### Passage fourni
━━━━
Franchement, j’avais déjà renoncé dans ma tête. Nicolas a dû le sentir, parce qu’il m’a signifié gentiment de lui laisser la place. Il a ouvert un tiroir, en a sorti une seconde fourchette pour accompagner celle que j’avais déjà dans les mains et a pris le relai. J’ai compris, en le regardant faire, que mon voisin avait repensé le principe du fouet (les deux fourchettes assemblées en creux). Il est ingénieur dans la vie, Nicolas, il a de l’idée. Il y a consacré un peu de temps, mais il y est arrivé, le bougre : il a détrôné mon arrière-grand-mère au rang de seule personne au monde à savoir monter des blancs en neige à la force du poignet (même s’il tremblait un peu le poignet de Nicolas à l’arrivée ! ). Il aurait voulu m’épater qu’il ne s’y serait pas pris autrement ! D’un coup, il n’avais plus besoin d’artifice (et du masque dont je voulais l’affubler) pour mettre des étoiles dans mes yeux !
━━━━
### Détails du problème
Écrivez la suite du récit ci-dessus sur les blancs en neige montés à la fourchette, s'il vous plaît, en reprenant juste après sa dernière phrase.

### Données affichées
━━━━
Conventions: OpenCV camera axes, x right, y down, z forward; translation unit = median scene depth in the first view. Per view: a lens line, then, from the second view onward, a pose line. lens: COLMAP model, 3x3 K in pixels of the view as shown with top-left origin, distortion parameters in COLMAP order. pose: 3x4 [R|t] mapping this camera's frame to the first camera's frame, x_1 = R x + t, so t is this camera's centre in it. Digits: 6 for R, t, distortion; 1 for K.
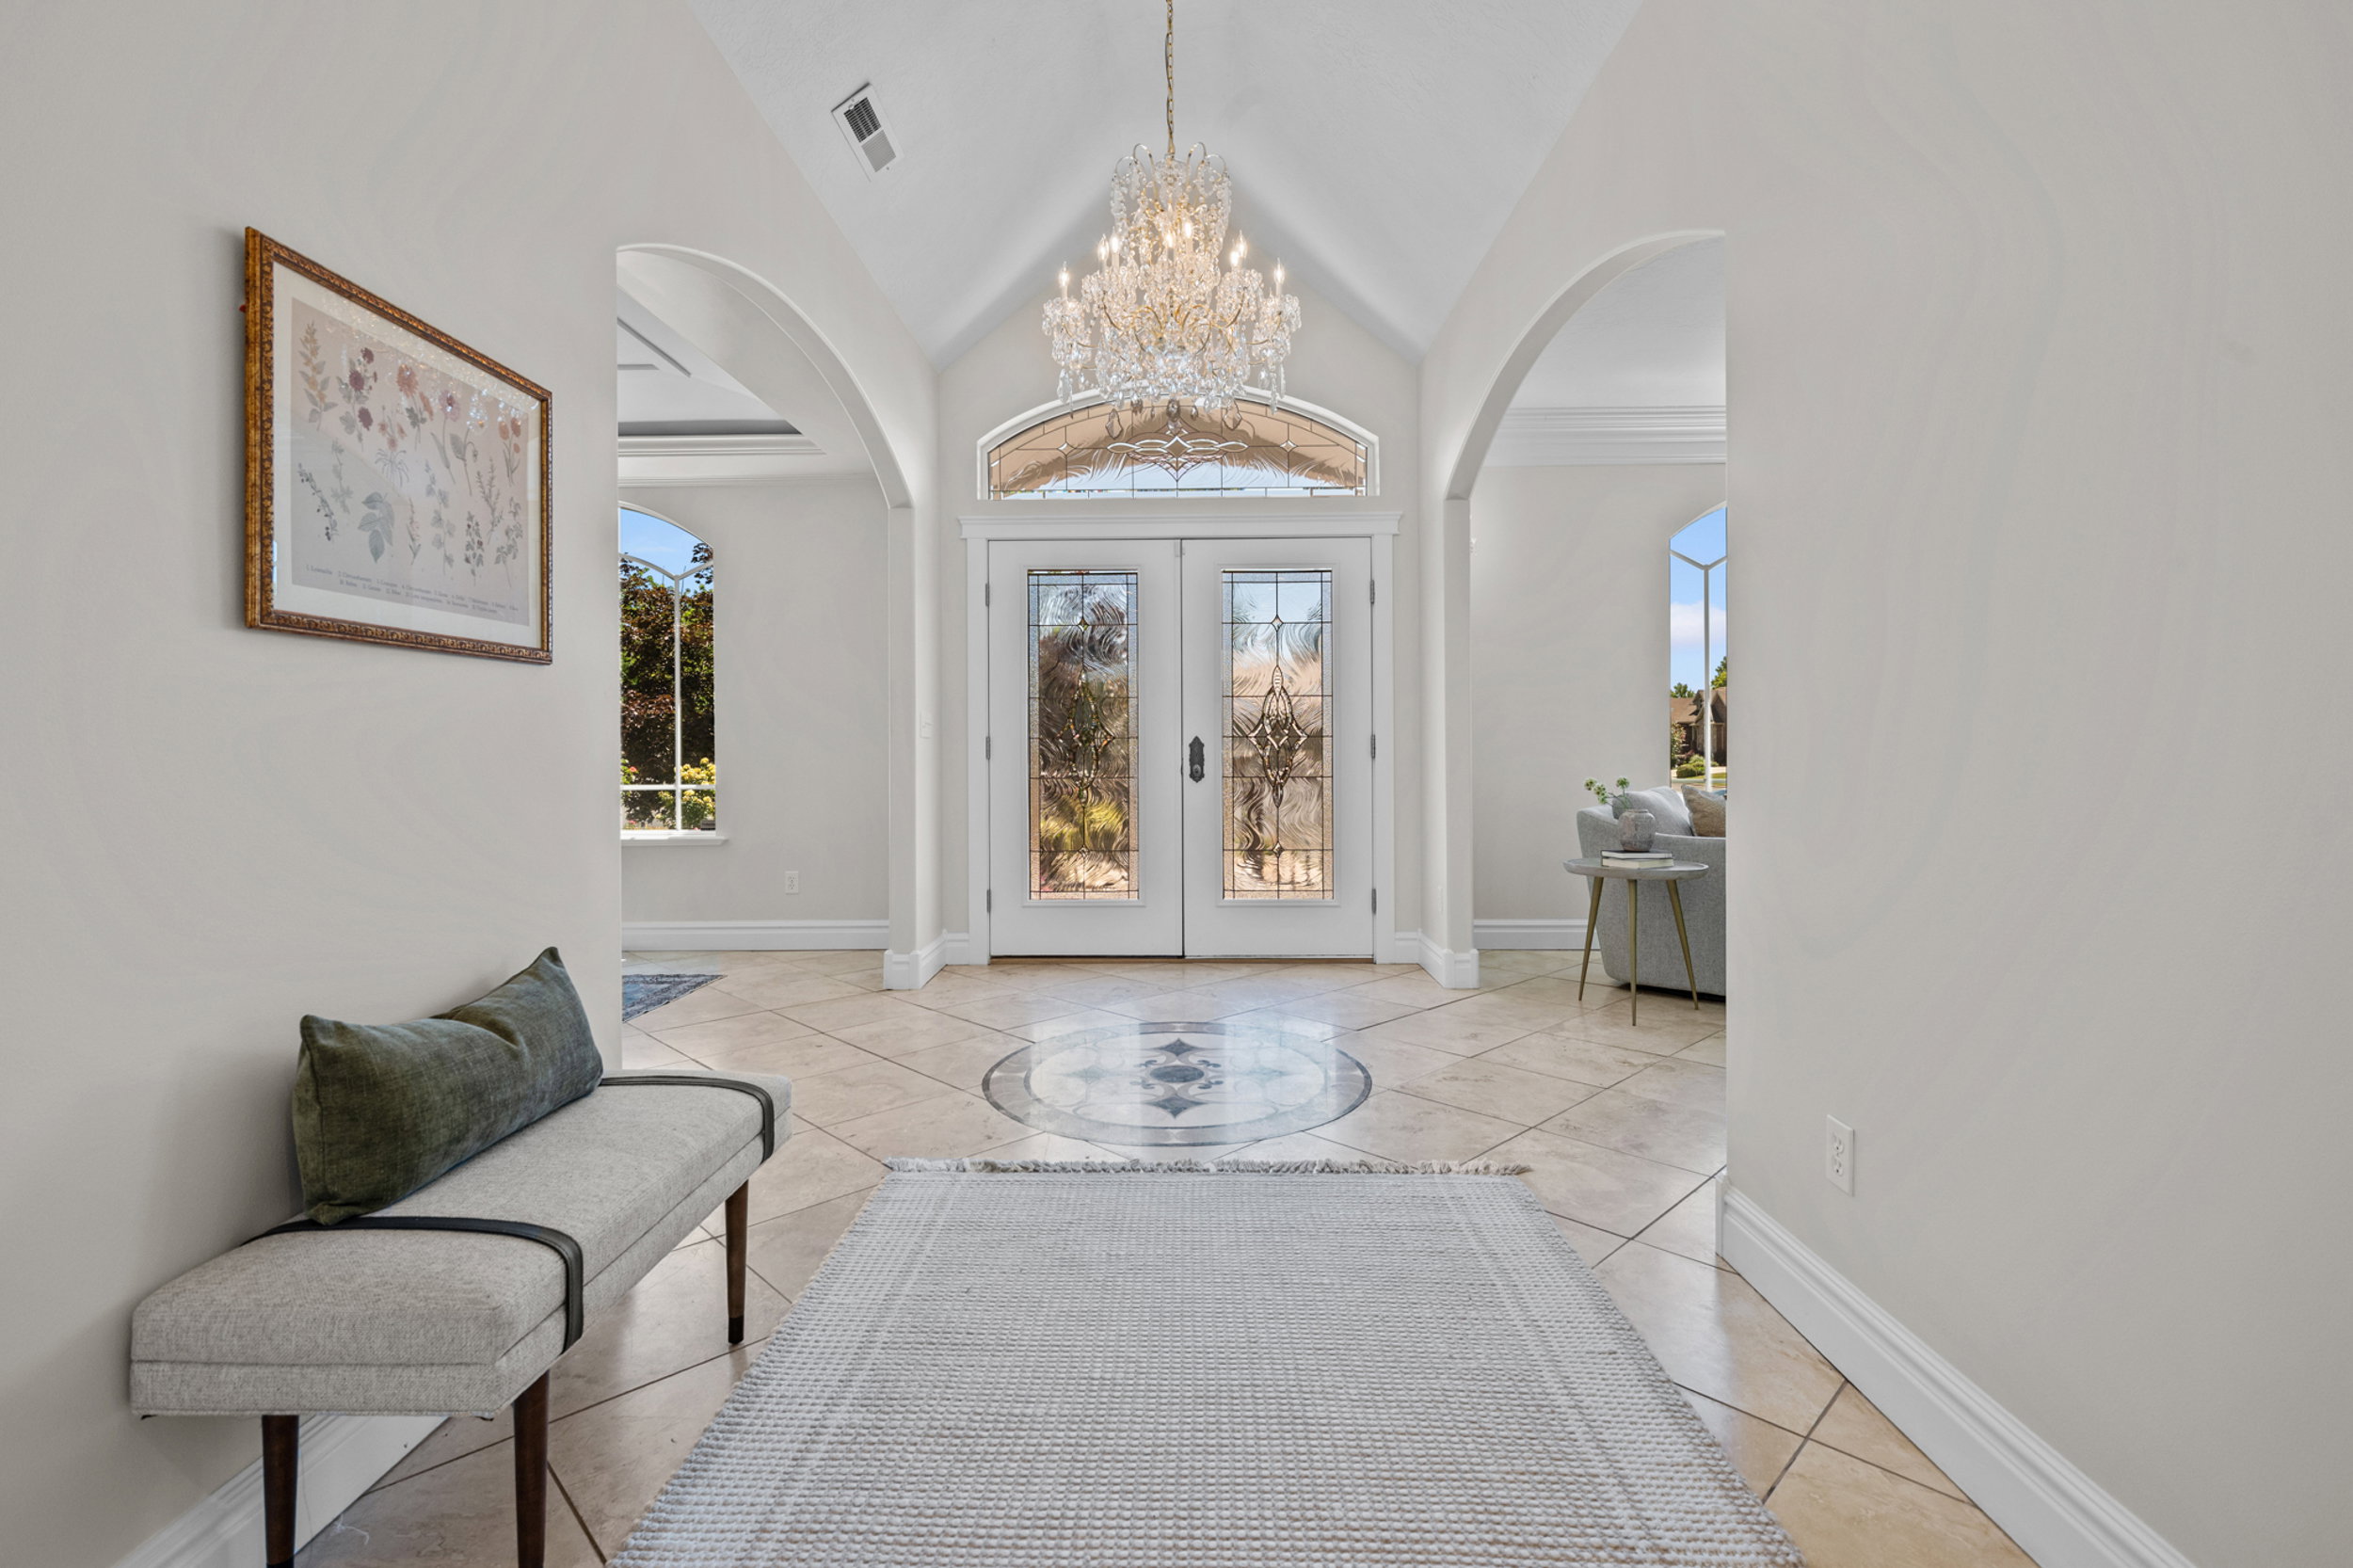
lens RADIAL K [[1084.3, 0, 1176.0], [0, 1084.3, 763.8], [0, 0, 1]] dist [-0.000692, -0.000126]
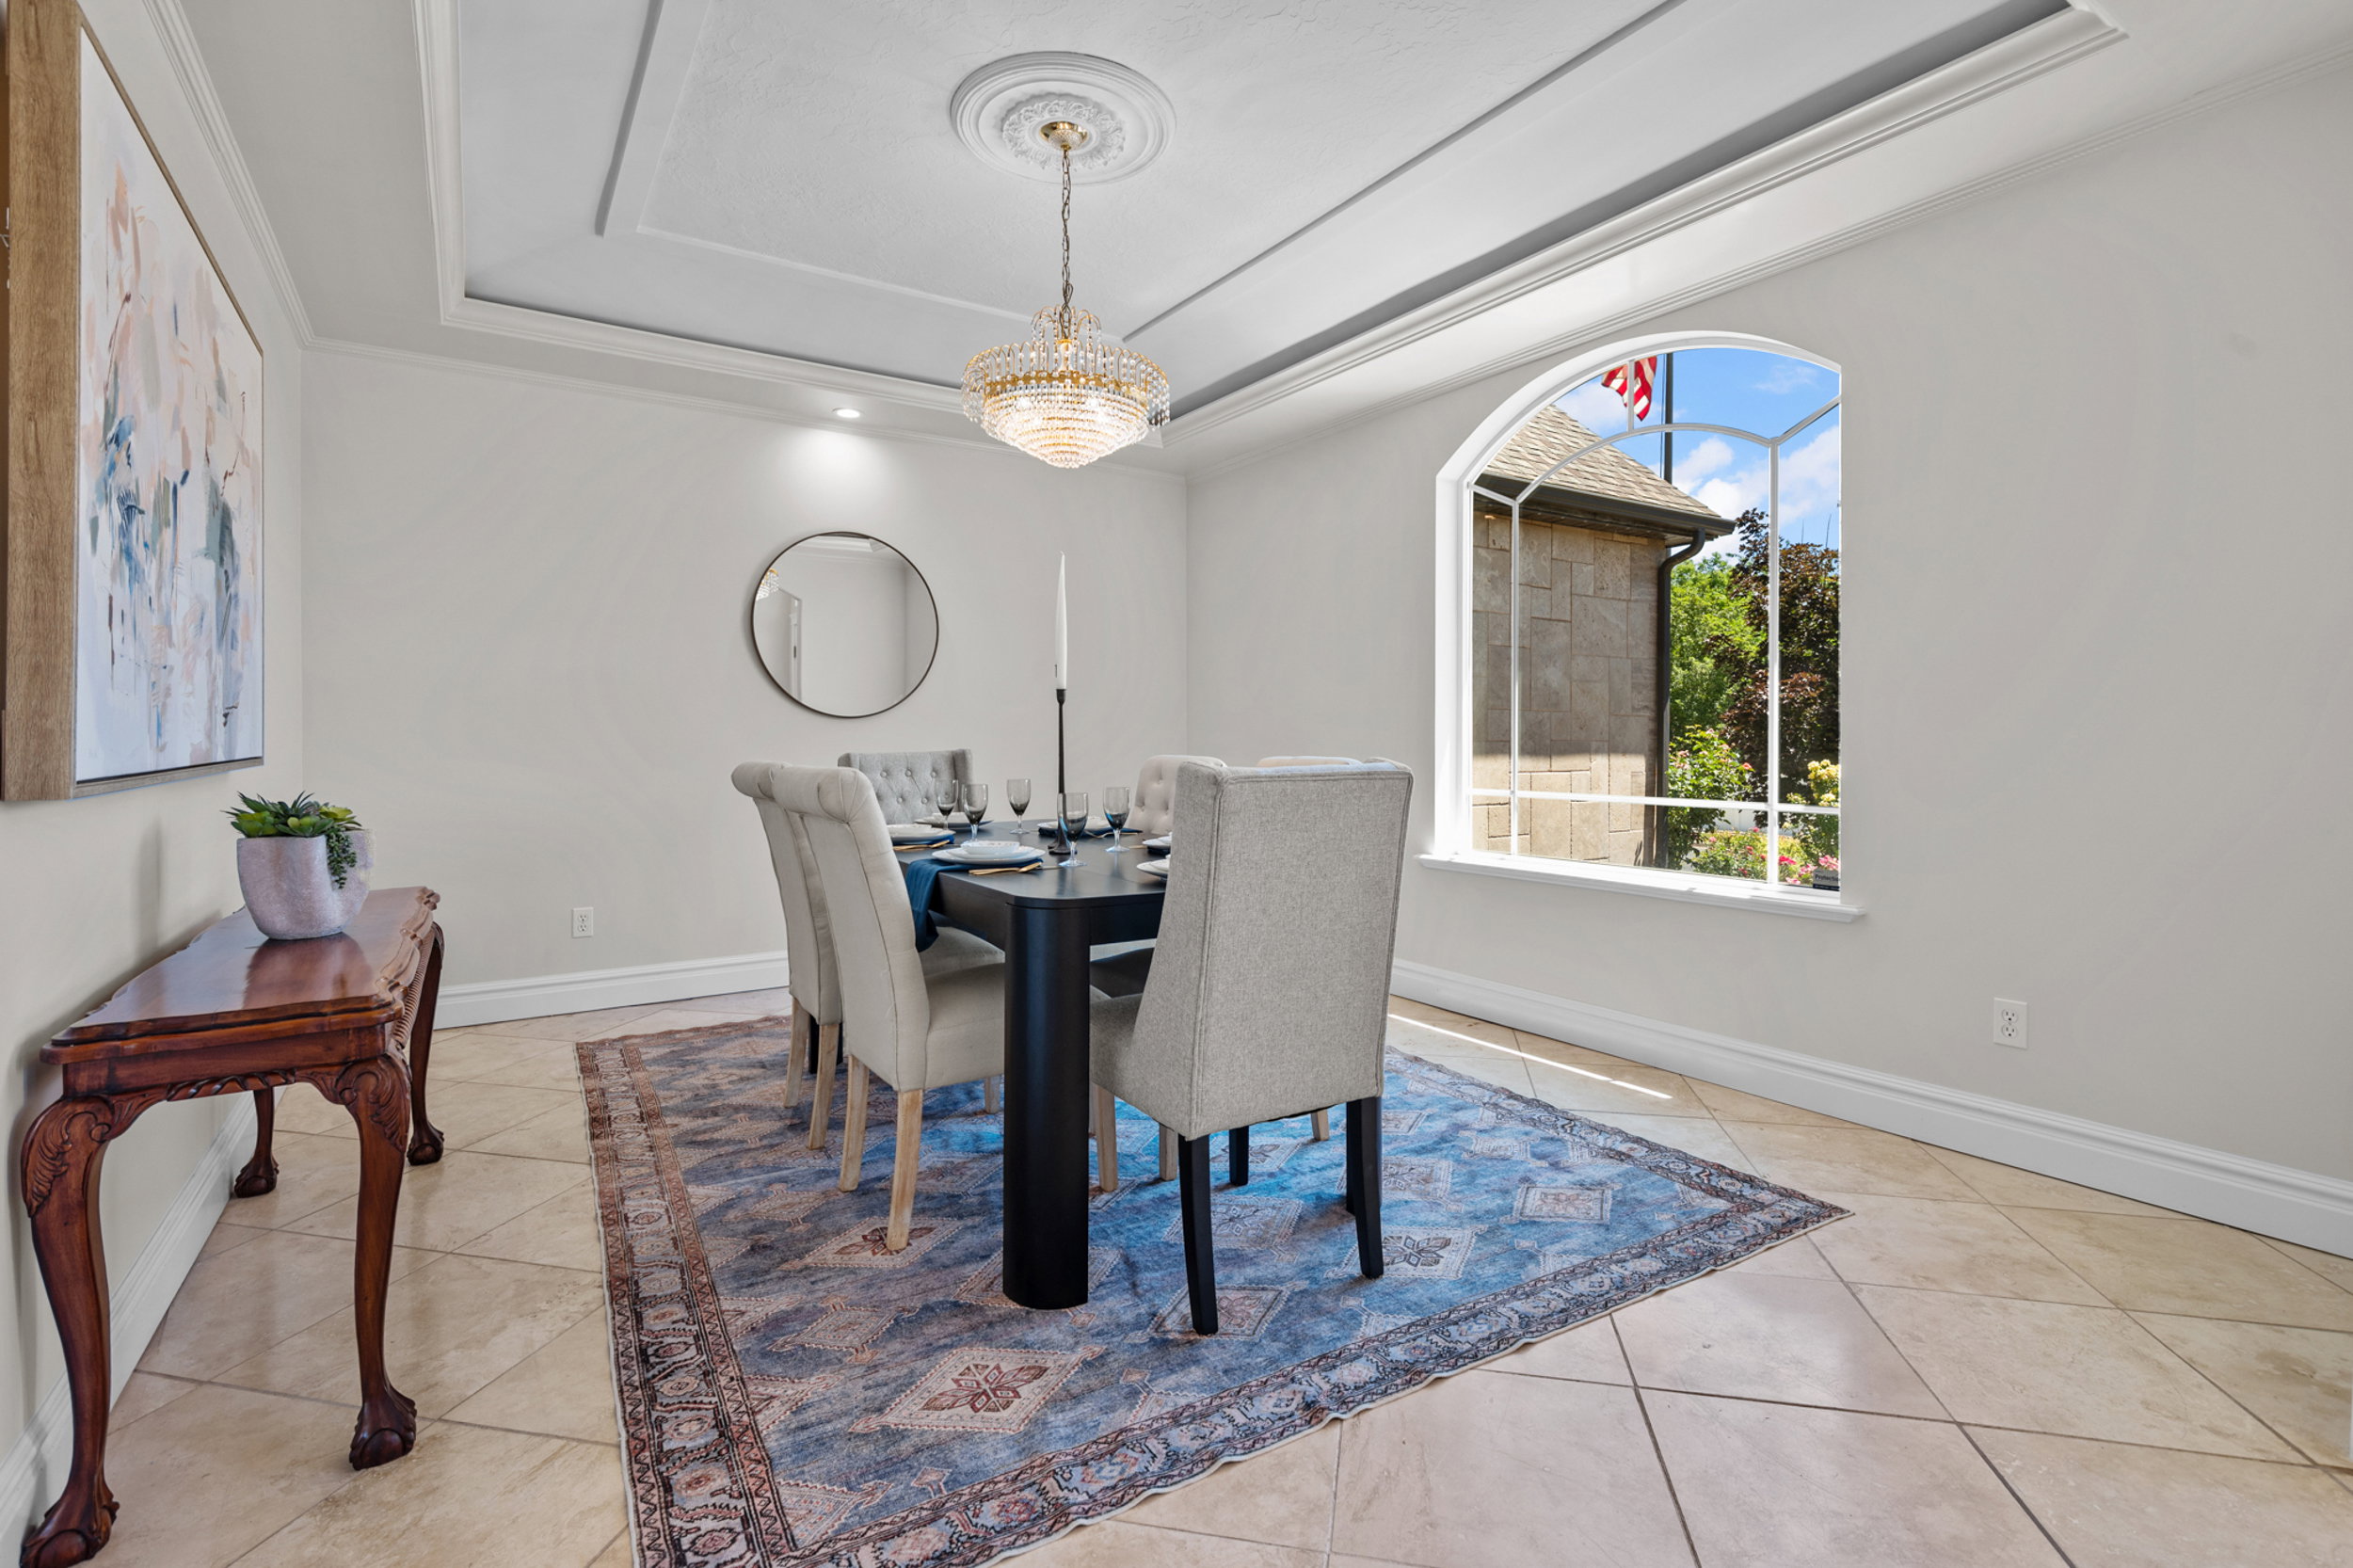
lens RADIAL K [[1084.3, 0, 1176.3], [0, 1084.3, 760.6], [0, 0, 1]] dist [-0.000692, -0.000126]
pose [[0.564779, 0.016302, -0.825081, -0.132942], [-0.012582, 0.999859, 0.011142, -0.004433], [0.825146, 0.004089, 0.564904, 0.335410]]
━━━━
### Zone de réponse
Il est tendre Nicolas. Et prévenant. Il n’a besoin de rien d’autre pour être épatant. Hier, j’étais un peu énervée. Hier, je me suis bloquée le dos. Hier j’avais un peu perdu le sens de l’humour (et encore plus en soirée après l’allocution présidentielle). Hier, c’était un jour sans et Nicolas l’a bien senti. Alors, ce matin, au saut du lit il m’a envoyé un message pour me demander si ça allait mieux. J’ai répondu par un smiley sans bouche. Il a renvoyé, « on t’a volé ton nez et bouche ? ». « Le sourire surtout », voilà ce que j’ai tapé en retour. Pourtant sa réflexion en avait amené un. Quelques minutes après, soucieux, sûrement, il sonnait à ma porte. Il ne savait pas que j’avais déjà commencé à écrire sur lui.
 

Là, je termine mon papier et Nicolas est assis en tailleur juste en face de moi (en biais) sur le canapé. Je l’observe à la dérobée concentré sur son ordinateur portable posé sur ses jambes croisées. Des jambes croisées terminées par des chaussettes rayées (j’adore sa collection de chaussettes rayées). Il télé-travaille comme moi.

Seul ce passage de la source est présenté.